Так на чем мы остановились, вы записывали?

– Да, – ответила Мотя, – вы меня назначили этой, как ее, директором вашего кабака.

– Он называется Пабло Пикассо?

– Нет.

– Клод Моне?

– Нет.

– Тогда ясно: Ван Гог.

– Верна-а. Значит, будем кормить людей не просто так, а с:

– Эманацией. – Подадим Котлету по-Киевски, а скажем:

– Флорентийский стейк был очень вкусным?

И будет вам, как написано:

– По барабану, что есть: Бараний Бок или Пельмени в Горшочке со сметаной и томатным соусом, а Фляки Господарские заменим на только что пойманные:

– Цыплята Табака. – С чесночным соусом и разбавленным лимонным соком для рук.
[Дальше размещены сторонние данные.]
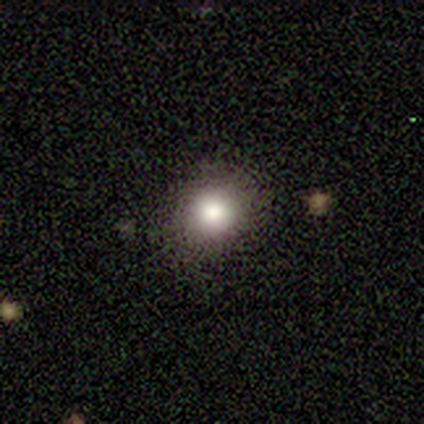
Q: Smooth or featured?
A: smooth (100%)
Q: How rounded?
A: round (100%)
Q: Merging?
A: none (100%)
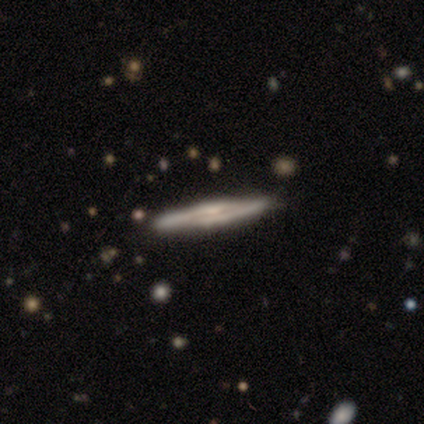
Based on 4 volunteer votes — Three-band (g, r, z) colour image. It shows a featured or disk galaxy (100%) viewed edge-on (100%) with a rounded central bulge (75%). Merging: none (75%).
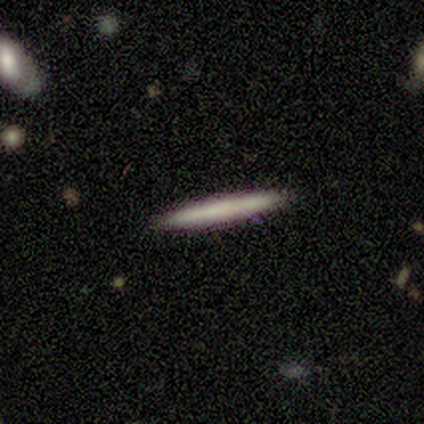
Smooth or featured: featured or disk — 75% (smooth — 25%)
Edge-on disk: yes — 100%
Edge-on bulge: none — 100%
Merging: none — 75% (minor disturbance — 25%)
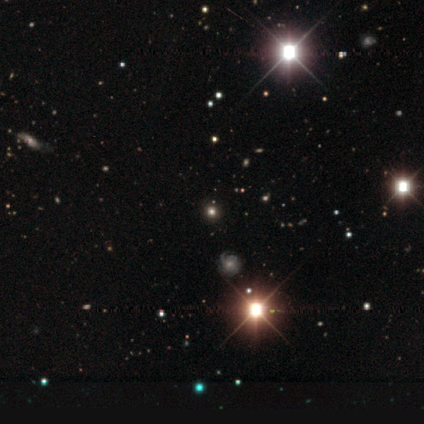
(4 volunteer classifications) star or artifact 50%, smooth 25%, featured or disk 25%.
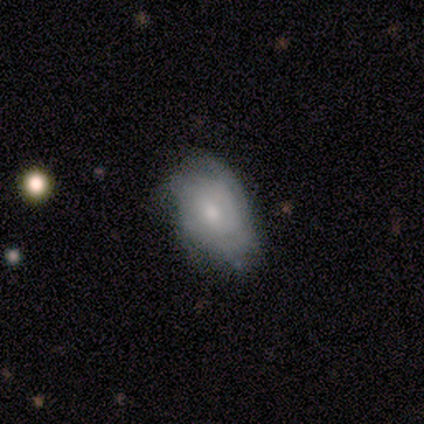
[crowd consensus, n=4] This appears to be a smooth galaxy with no disk features (50%, tied with featured or disk) that is in between round and cigar-shaped (100%). Merging: none (75%).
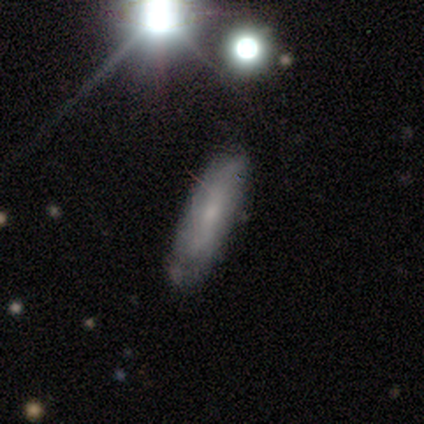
Overall: smooth (55%; featured or disk 42%). How rounded: in between (59%; cigar-shaped 38%). Merging: none (61%; minor disturbance 33%).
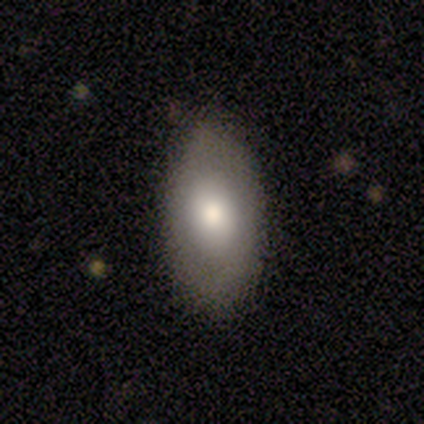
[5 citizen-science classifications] Smooth or featured? smooth (100%)
How rounded? in between (100%)
Merging? none (80%)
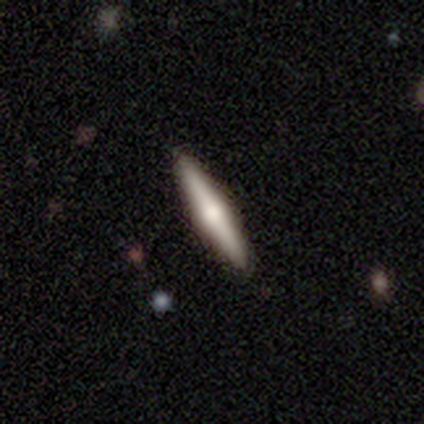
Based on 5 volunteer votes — Q: Smooth or featured?
A: featured or disk (60%); runner-up: smooth (20%)
Q: Edge-on disk?
A: yes (100%)
Q: Edge-on bulge?
A: rounded (100%)
Q: Merging?
A: none (100%)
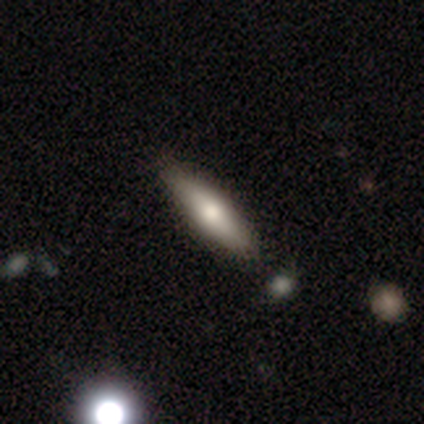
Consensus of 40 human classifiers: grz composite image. It shows a smooth galaxy with no disk features (62%) that is cigar-shaped (76%). Merging: none (84%).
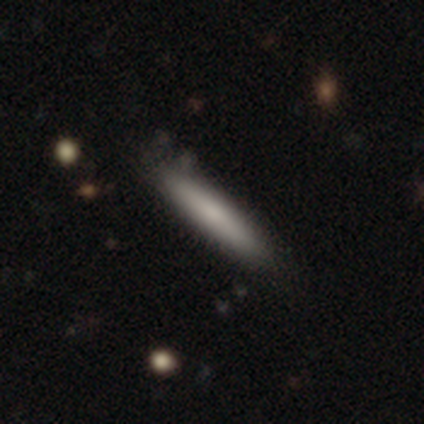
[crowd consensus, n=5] smooth-or-featured: smooth: 100% | featured or disk: 0% | star or artifact: 0%
  how-rounded: cigar-shaped: 100% | round: 0% | in between: 0%
  merging: none: 80% | minor disturbance: 20% | major disturbance: 0% | merger: 0%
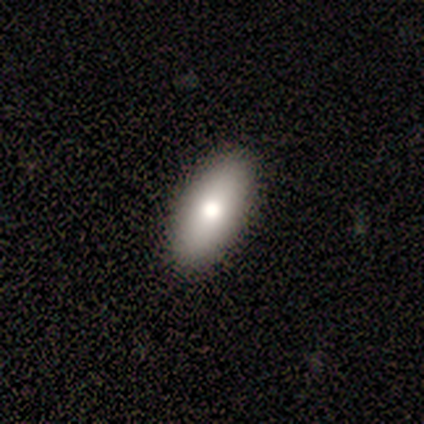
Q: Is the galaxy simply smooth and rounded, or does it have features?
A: smooth — 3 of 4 (75%).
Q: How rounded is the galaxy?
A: in between — 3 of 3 (100%).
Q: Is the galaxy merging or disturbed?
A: none — 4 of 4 (100%).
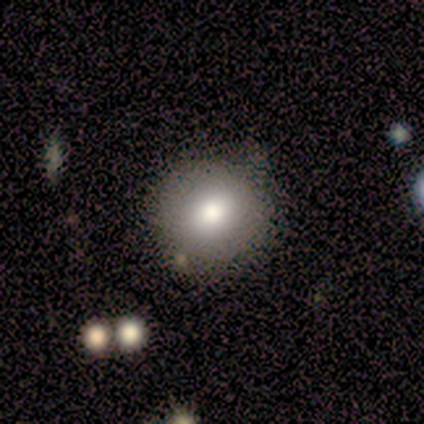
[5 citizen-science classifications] smooth 100%, featured or disk 0%, star or artifact 0%. Down the decision tree: how rounded — round (100%); merging — none (80%).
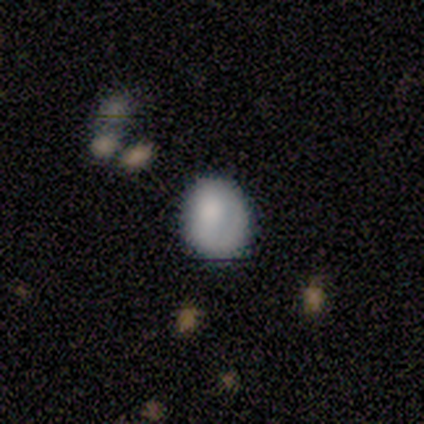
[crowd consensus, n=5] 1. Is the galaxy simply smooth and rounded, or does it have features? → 100% smooth, 0% featured or disk, 0% star or artifact.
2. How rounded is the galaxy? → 80% in between, 20% round, 0% cigar-shaped.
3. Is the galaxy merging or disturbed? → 80% minor disturbance, 20% none, 0% major disturbance, 0% merger.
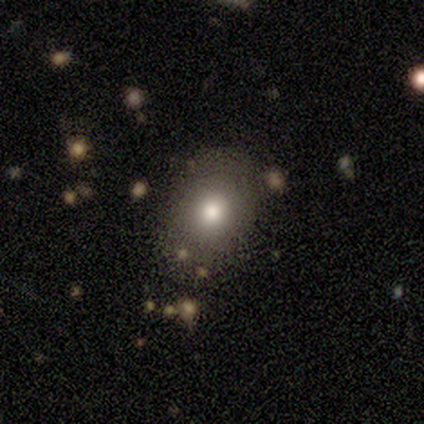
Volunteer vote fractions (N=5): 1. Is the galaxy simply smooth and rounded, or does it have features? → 60% smooth, 20% featured or disk, 20% star or artifact.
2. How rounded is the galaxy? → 67% in between, 33% round, 0% cigar-shaped.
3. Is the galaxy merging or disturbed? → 50% none (tied), 50% minor disturbance (tied), 0% major disturbance, 0% merger.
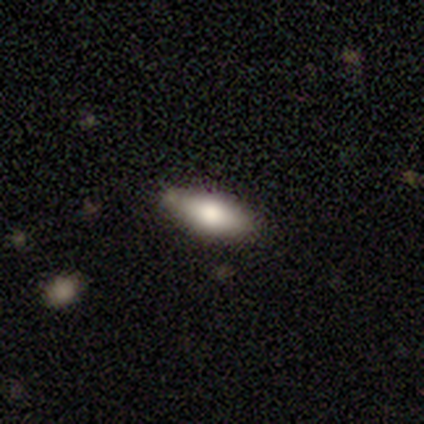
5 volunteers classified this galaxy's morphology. Smooth or featured: smooth — 100%
How rounded: in between — 80% (cigar-shaped — 20%)
Merging: none — 80% (minor disturbance — 20%)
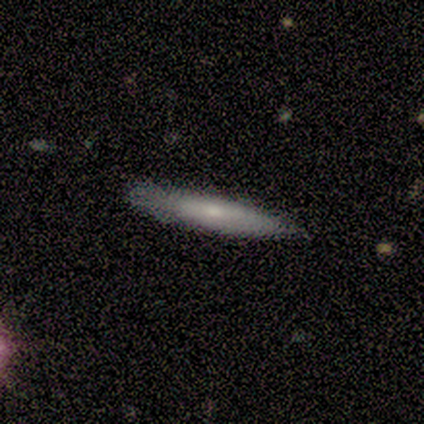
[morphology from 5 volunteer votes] Smooth or featured?
  - smooth: 60% *
  - featured or disk: 40%
  - star or artifact: 0%
How rounded?
  - cigar-shaped: 100% *
  - round: 0%
  - in between: 0%
Merging?
  - none: 100% *
  - minor disturbance: 0%
  - major disturbance: 0%
  - merger: 0%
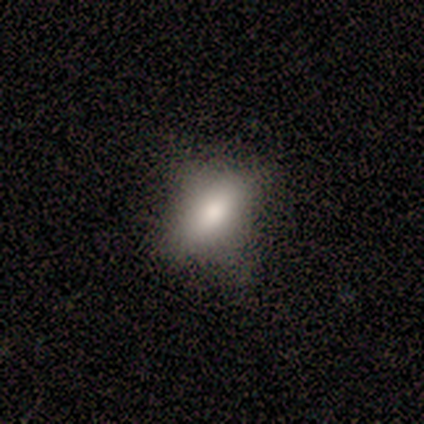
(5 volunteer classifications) Volunteers were most divided on "how rounded": in between: 75%, cigar-shaped: 25%, round: 0%. More confident: merging — none (100%); smooth or featured — smooth (80%).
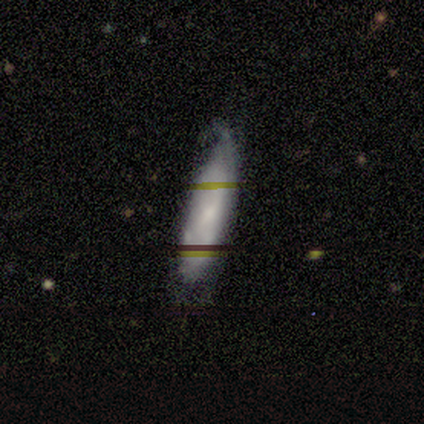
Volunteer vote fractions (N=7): Volunteers were most divided on "smooth or featured": smooth: 57%, featured or disk: 43%, star or artifact: 0%. More confident: how rounded — cigar-shaped (75%); merging — none (57%).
Мотя радостная пошла-поехала, пока что, правда, не на трамвае в Ван Гога, а там уже есть, как было сказано при встрече:

– Это наша Компьютерная Сеть.

– К-компьютер-ная? – переспросила Мотя.

– Вы плохо слышите? Я сказала Кулинарная, а сеть да, у нас именно:

– Сеть, – и более того в доле с, – и леди с лицом Принцессы Монако, показала пальцем:

– Вверх.

Мотя не нашлась, что еще спросить, кроме, как:

– Что вы для Них готовите?

– Для Них у нас специальный банкетный зальчик.

– Зайчик?

– Не зайчик, зайчик, а зал, зал-ь-чик-к с Их любимыми Гамбургерами Черного Билла, чей дядя, кажется, изобрел и эту, что вы назвали:

– Большую Компьютерную Сеть.

– Дак, эта, меня назначили сюда директоршей, – промяукала Мотя.

– Этого не может быть, так как не может быть никогда! – ответила эта пресловутая Грейс Келли. – Мне, – она показала пальцем себе на высокую прическу над – слегка, но менее – высоким лбом – конкурентши нэ нужны!

– Но меня назначили.

– Опять она завела свою пластинку, – КК – Кулинарная Сеть обвела своей лапой нарядных официантов и некоторых официанток, занимающихся систематической сервировкой столов, и даже кивнула на подглядывающих через не полностью закрашенную картинами Ван Гога прозрачную стену потенциальных поваров во главе с их шефом, которым и был, первоначально принятый за самого НН, почти двухметровый, как сказал бы, но он еще до сих пор этого не сделал – пропустим его имя, чтобы не частить:

– Это – мой шеф-повар. – Или даже:

– Это мой повар, М... В... Гена. – Шутка, конечно, Слава. Слава, так сказать всему, что он не готовит сам, но отдает тем не менее:

– Другим на съедение.

– Послушайте, Славик, – позвала Мотя, заметив через кухонный перископ его чуть насмешливые глазки, – кам хирэ, плииз.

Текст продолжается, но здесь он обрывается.